In most cases, patients with heart metastases have advanced tumour disease, with the heart being only one of the many places involved in the generalised tumour spread. At that stage of the disease, the patients will have already undergone extensive chemotherapy, radiation therapy or surgical procedures. Cardiac treatment is usually confined to palliative measures[9].

  1. ^ Jump up to: a b Moynihan TJ (2015-03-25). “Heart cancer: Is there such a thing?”. MayoClinic.com. Retrieved 2015-06-01.
  2. ^ Habertheuer A, Laufer G, Wiedemann D, Andreas M, Ehrlich M, Rath C, Kocher A (April 2015). “Primary cardiac tumors on the verge of oblivion: a European experience over 15 years”. Journal of Cardiothoracic Surgery. 10: 56. doi:10.1186/s13019-015-0255-4. PMC 4423145. PMID 25928192.
  3. ^ Saad AM, Abushouk AI, Al-Husseini MJ, Salahia S, Alrefai A, Afifi AM, Abdel-Daim MM (December 2017). “Characteristics, survival and incidence rates and trends of primary cardiac malignancies in the United States”. Cardiovascular Pathology. 33: 27–31. doi:10.1016/j.carpath.2017.12.001. PMID 29414429.
  4. ^ Oliveira GH, Al-Kindi SG, Hoimes C, Park SJ (December 2015). “Characteristics and Survival of Malignant Cardiac Tumors: A 40-Year Analysis of >500 Patients”. Circulation. 132 (25): 2395–402. doi:10.1161/CIRCULATIONAHA.115.016418. PMID 26467256.
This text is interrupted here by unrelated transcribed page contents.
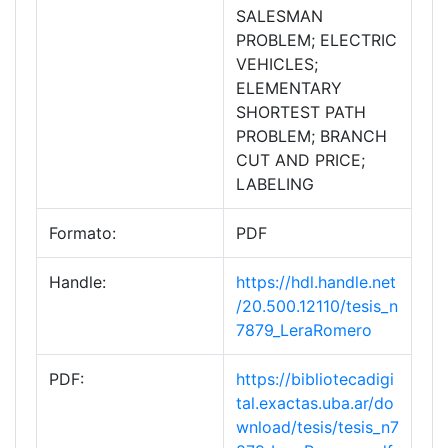
SALESMAN
PROBLEM; ELECTRIC
VEHICLES;
ELEMENTARY
SHORTEST PATH
PROBLEM; BRANCH
CUT AND PRICE;
LABELING
Formato:
PDF
Handle:
https://hdl.handle.net
/20.500.12110/tesis_n
7879_LeraRomero
PDF:
https://bibliotecadigi
tal.exactas.uba.ar/do
wnload/tesis/tesis_n7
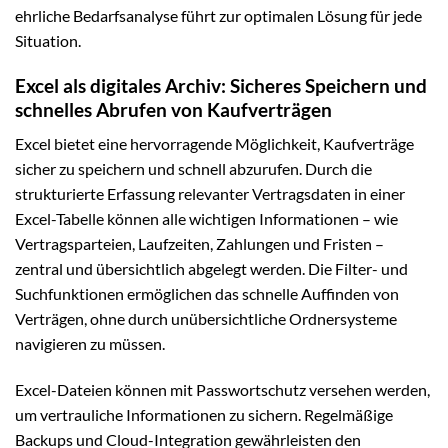
ehrliche Bedarfsanalyse führt zur optimalen Lösung für jede
Situation.
Excel als digitales Archiv: Sicheres Speichern und
schnelles Abrufen von Kaufverträgen
Excel bietet eine hervorragende Möglichkeit, Kaufverträge
sicher zu speichern und schnell abzurufen. Durch die
strukturierte Erfassung relevanter Vertragsdaten in einer
Excel-Tabelle können alle wichtigen Informationen – wie
Vertragsparteien, Laufzeiten, Zahlungen und Fristen –
zentral und übersichtlich abgelegt werden. Die Filter- und
Suchfunktionen ermöglichen das schnelle Auffinden von
Verträgen, ohne durch unübersichtliche Ordnersysteme
navigieren zu müssen.
Excel-Dateien können mit Passwortschutz versehen werden,
um vertrauliche Informationen zu sichern. Regelmäßige
Backups und Cloud-Integration gewährleisten den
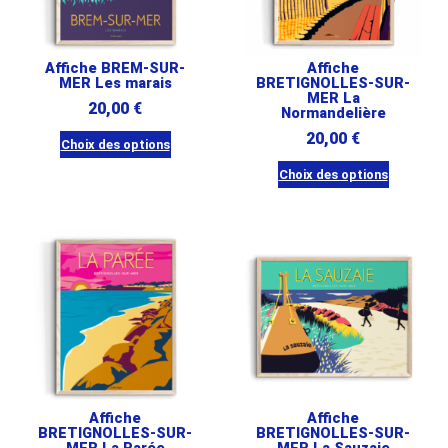
Affiche BREM-SUR-
Affiche
MER Les marais
BRETIGNOLLES-SUR-
MER La
20,00
€
Normandelière
20,00
€
Choix des options
Ce
Choix des options
produit
Ce
a
produit
plusieurs
a
variations.
plusieurs
Les
variations.
options
Les
peuvent
options
être
peuvent
choisies
être
Affiche
sur
Affiche
choisies
BRETIGNOLLES-SUR-
BRETIGNOLLES-SUR-
la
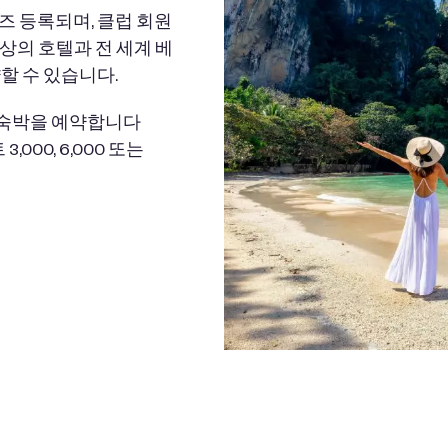
리워즈 등록되며, 클럽 회원
이상의 호텔과 전 세계 베
할 수 있습니다.
인트로 숙박을 예약합니다
000, 6,000 또는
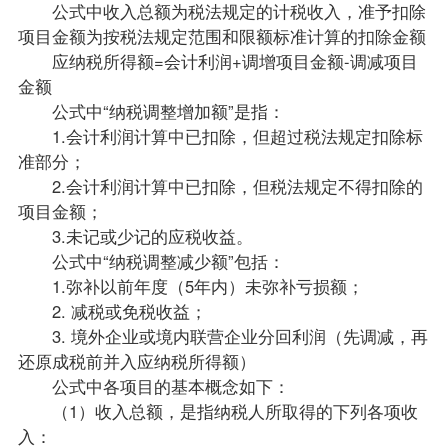
公式中收入总额为税法规定的计税收入，准予扣除
项目金额为按税法规定范围和限额标准计算的扣除金额
应纳税所得额=会计利润+调增项目金额-调减项目
金额
公式中“纳税调整增加额”是指：
1.会计利润计算中已扣除，但超过税法规定扣除标
准部分；
2.会计利润计算中已扣除，但税法规定不得扣除的
项目金额；
3.未记或少记的应税收益。
公式中“纳税调整减少额”包括：
1.弥补以前年度（5年内）未弥补亏损额；
2. 减税或免税收益；
3. 境外企业或境内联营企业分回利润（先调减，再
还原成税前并入应纳税所得额）
公式中各项目的基本概念如下：
（1）收入总额，是指纳税人所取得的下列各项收
入：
  5. ^ Burke A, Virmani R. Tumors of the Cardiovascular System, Atlas of Tumour Pathology, 3rd Series, Fascicle 16. Washington, DC: Armed Forces Institute of Pathology 1996
  6. ^ Reynen, K. (2004-03-01). “Metastases to the heart”. Annals of Oncology. 15(3): 375–381. doi:10.1093/annonc/mdh086. ISSN 0923-7534.
  7. ^ “The heart in malignant melanoma: A study of 70 autopsy cases”. The American Journal of Cardiology. 21 (4): 555–571. 1968-04-01. doi:10.1016/0002-9149(68)90289-0. ISSN 0002-9149.
  8. ^ Hoffmeier A, Sindermann JR, Scheld HH, Martens S (March 2014). “Cardiac tumors–diagnosis and surgical treatment”. Deutsches Arzteblatt International. 111 (12): 205–11. doi:10.3238/arztebl.2014.0205. PMC 3983698. PMID 24717305.
  9. ^ Reynen, K. (2004-03-01). “Metastases to the heart”. Annals of Oncology. 15(3): 375–381. doi:10.1093/annonc/mdh086. ISSN 0923-7534.